Academic literacies in the digital university: integrating individual accounts with network practice

Lea, Mary (2013). Academic literacies in the digital university: integrating individual accounts with network practice. In: Goodfellow, Robin and Lea, Mary eds. Literacy in the Digital University: Learning as Social Practice in a Digital World. Research into Higher Education. Abingdon: Routledge, pp. 137–148.

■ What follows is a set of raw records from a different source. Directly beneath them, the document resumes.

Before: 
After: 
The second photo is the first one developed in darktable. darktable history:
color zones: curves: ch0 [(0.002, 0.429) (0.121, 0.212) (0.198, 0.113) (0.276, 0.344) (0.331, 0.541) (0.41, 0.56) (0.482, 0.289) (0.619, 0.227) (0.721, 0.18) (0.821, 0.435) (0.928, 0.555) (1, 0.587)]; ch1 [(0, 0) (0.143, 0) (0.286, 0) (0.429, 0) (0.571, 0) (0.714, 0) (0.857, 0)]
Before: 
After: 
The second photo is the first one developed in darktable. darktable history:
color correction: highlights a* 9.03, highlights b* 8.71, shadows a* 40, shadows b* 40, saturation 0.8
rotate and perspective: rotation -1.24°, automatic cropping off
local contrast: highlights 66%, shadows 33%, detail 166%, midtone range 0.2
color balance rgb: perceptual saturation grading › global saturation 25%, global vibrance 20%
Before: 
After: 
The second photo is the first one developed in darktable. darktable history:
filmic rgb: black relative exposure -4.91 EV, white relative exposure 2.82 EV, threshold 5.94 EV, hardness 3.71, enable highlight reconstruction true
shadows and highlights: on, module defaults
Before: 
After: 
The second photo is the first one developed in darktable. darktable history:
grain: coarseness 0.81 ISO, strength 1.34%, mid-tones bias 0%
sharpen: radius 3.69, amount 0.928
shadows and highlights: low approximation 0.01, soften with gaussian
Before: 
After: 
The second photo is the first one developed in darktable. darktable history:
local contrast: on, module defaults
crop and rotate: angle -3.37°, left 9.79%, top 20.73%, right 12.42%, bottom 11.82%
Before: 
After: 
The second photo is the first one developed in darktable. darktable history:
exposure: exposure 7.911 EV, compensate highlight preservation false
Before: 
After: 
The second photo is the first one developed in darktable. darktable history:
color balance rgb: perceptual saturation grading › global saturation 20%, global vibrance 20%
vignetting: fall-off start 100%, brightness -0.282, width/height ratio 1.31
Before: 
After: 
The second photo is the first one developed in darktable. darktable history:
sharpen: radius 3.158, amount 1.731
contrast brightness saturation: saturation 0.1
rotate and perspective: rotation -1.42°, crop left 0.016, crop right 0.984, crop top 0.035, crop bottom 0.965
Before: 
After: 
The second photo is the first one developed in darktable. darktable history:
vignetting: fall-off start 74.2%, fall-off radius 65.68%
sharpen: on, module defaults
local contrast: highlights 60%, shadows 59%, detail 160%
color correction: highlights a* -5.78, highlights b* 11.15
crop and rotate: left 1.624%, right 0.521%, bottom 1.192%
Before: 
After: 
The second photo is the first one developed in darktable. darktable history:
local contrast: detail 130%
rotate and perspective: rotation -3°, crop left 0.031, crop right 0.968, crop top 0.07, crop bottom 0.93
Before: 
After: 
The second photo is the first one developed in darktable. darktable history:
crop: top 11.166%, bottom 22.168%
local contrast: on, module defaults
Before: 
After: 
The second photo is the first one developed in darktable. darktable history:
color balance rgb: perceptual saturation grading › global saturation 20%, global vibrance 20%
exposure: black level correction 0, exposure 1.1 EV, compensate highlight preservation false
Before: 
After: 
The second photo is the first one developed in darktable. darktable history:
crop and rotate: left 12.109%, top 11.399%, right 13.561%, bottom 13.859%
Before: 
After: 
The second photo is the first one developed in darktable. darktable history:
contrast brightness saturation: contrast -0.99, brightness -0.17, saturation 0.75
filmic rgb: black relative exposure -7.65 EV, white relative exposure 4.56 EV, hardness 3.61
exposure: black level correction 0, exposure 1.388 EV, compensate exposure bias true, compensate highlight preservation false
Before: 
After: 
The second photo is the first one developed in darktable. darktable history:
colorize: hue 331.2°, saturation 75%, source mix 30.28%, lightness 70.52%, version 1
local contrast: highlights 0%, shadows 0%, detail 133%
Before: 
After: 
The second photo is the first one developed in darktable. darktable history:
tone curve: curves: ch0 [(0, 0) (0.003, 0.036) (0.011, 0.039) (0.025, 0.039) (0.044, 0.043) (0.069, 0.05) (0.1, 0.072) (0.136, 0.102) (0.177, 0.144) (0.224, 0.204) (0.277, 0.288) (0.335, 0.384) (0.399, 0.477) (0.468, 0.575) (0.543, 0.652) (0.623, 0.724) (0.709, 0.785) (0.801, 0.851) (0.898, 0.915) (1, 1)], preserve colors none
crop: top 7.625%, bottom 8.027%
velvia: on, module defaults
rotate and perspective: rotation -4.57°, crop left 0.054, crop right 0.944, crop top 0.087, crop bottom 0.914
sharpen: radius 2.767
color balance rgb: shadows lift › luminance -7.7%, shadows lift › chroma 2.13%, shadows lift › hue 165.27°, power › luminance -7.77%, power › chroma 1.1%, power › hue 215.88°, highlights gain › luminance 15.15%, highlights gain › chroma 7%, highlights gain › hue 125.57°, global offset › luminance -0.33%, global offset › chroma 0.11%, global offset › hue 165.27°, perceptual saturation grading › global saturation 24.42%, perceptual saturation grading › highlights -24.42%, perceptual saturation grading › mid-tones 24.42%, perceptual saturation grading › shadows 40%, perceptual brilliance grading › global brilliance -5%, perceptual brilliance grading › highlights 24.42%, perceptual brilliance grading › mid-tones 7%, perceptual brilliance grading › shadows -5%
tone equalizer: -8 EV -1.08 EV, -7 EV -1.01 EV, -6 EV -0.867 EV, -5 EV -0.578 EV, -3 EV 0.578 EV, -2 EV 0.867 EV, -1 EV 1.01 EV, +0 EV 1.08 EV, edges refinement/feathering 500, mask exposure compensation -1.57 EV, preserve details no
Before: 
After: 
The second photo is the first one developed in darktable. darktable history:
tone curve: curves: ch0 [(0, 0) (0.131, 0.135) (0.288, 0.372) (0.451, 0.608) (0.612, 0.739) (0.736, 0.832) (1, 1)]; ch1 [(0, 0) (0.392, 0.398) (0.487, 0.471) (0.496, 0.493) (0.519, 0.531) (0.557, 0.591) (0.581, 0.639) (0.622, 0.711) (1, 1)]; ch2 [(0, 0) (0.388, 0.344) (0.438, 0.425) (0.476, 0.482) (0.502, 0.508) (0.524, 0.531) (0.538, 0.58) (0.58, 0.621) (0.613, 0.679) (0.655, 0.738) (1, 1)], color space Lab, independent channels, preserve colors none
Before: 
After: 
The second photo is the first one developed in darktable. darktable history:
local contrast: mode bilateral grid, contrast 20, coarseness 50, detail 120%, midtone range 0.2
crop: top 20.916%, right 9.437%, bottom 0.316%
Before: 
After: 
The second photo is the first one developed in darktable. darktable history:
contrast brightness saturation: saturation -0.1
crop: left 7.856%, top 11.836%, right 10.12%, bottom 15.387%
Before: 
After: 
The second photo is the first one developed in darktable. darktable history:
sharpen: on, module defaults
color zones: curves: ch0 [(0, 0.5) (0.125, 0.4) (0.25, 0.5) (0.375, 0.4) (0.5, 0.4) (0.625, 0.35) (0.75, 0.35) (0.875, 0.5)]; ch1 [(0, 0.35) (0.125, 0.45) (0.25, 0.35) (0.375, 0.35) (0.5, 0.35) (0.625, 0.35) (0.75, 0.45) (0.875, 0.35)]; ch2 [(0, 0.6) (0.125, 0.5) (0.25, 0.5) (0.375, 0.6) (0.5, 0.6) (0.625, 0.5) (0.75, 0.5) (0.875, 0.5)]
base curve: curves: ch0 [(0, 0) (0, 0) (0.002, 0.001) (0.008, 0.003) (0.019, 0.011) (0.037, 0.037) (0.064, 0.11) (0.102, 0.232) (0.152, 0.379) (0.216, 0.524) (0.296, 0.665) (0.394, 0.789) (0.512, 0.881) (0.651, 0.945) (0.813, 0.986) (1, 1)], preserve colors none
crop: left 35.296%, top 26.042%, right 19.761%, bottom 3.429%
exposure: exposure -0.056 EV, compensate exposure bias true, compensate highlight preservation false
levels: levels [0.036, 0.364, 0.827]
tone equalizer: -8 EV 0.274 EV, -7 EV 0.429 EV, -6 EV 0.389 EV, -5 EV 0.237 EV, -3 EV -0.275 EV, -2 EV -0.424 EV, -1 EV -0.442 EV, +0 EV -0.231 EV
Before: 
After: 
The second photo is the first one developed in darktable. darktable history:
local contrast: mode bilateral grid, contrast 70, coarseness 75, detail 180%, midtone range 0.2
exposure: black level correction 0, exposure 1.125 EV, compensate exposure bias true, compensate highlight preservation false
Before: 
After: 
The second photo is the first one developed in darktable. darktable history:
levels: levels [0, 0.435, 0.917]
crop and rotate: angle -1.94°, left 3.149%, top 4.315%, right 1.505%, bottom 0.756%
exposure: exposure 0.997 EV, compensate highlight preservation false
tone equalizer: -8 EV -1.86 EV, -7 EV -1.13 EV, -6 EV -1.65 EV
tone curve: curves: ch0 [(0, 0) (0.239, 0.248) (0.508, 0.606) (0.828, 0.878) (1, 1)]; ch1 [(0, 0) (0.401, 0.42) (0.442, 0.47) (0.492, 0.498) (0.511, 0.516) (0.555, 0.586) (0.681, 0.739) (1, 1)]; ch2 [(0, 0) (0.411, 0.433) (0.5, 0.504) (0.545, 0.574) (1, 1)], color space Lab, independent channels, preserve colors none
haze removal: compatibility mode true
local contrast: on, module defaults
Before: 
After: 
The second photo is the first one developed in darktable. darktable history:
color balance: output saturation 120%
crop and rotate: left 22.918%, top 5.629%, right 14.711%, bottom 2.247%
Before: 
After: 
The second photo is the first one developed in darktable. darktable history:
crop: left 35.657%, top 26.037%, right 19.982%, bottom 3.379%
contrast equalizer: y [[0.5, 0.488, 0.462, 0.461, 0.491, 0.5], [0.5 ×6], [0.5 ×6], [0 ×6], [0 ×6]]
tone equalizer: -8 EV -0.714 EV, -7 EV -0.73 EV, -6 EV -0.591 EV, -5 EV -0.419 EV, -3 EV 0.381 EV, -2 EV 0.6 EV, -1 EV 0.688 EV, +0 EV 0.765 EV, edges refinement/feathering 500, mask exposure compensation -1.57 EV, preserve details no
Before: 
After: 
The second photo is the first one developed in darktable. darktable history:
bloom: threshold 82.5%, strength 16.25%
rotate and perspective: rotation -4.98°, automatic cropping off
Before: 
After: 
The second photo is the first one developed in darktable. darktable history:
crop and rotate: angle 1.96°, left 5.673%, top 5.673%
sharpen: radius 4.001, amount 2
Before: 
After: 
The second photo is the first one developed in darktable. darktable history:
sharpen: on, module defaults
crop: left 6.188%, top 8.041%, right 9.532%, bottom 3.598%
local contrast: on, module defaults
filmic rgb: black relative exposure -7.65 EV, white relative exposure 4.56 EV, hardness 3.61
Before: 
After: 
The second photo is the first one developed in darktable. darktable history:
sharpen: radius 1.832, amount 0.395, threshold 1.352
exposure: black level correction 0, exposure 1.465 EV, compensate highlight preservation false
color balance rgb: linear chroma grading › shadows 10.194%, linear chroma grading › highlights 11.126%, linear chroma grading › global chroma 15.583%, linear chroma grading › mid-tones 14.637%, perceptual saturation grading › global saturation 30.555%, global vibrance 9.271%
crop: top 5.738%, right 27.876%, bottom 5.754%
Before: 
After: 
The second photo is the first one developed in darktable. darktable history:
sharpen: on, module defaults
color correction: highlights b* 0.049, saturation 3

URL: http://www.routledge.com/books/details/97804155379...

Abstract

This chapter raises questions about our understanding of academic literacy practices in the digital university. It reports upon a research project which has highlighted a potential disconnect between undergraduate online reading practices and requirements for assessed work. The chapter goes on to examine the contribution of work broadly conceptualised as actor network theory (ANT) as a complementary perspective to academic literacies approaches. It concludes that we can potentially enhance our understanding of knowledge making practices in the university if we both interrogate our own theoretical and methodological assumptions and combine these with a network approach. Starting from a long standing and generally accepted stance and approach in the empirical study of literacies, the chapter begins to open up questions around research and practice occasioned by the digital. This not only suggest some fundamental changes in our understanding of the ways that knowledge is enacted but should also help us towards interrogating our own practices productively.